_Extrait du texte_
================

Le 22 novembre, l’Erebus et le Terror s’apprêtaient à quitter la Nouvelle-Zélande, lorsqu’on reçut l’avis que, sur le territoire de Kororarika, une femme européenne, ses trois enfans et le domestique avaient été tués par des Maoris et le feu mis à la maison. Les habitans européens, en proie à la crainte, imploraient du secours. Le commandant expédia un détachement sous la conduite d’un officier, mais il résulta de l’enquête que le crime était un acte personnel. Le mari de cette dame avait acheté un terrain et, comme il vint à mourir, le vendeur s’imaginait avoir le droit de reprendre la propriété ; déçu dans son espérance, il avait eu recours à l’assassinat. Arrêté, conduit et jugé à Auckland, le coupable fut pendu avec toute la solennité imaginable. C’était le premier jugement, la première sentence, la première exécution par les autorités établies en ce pays. Les vaisseaux britanniques faisant voile pour l’ile Chatham, les vents contraires, les ouragans, les brouillards rendirent la navigation très périlleuse. Après s’être approchés des roches connues sous le nom de Récifs du Nord-Ouest, l’Erebus et le Terror s’enfoncèrent dans le sud pour des nouvelles recherches au milieu des glaces du cercle antarctique.

================

_Entrées affichées_
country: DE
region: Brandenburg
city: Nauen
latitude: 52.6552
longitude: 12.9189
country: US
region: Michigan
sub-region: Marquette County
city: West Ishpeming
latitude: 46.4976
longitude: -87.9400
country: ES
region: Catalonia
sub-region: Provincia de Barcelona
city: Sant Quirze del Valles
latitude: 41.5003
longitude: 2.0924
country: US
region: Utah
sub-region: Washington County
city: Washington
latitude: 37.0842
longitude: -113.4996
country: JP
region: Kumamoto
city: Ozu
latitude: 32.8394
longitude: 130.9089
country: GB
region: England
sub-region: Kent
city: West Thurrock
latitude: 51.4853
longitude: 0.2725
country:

================

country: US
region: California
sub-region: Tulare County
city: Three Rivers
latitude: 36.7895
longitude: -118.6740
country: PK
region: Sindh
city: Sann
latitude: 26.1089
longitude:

================

_À faire_
Répondez à ces questions sur l'extrait consacré à l'Erebus et au Terror.
(a) À quelle date l'Erebus et le Terror s'apprêtaient-ils à quitter la Nouvelle-Zélande ?
(b) Dans quelle ville le coupable fut-il jugé ?
(c) Vers quelle île les vaisseaux britanniques faisaient-ils voile ?

_Corrigé_
(a) Le 22 novembre.
(b) À Auckland.
(c) Vers l'île Chatham.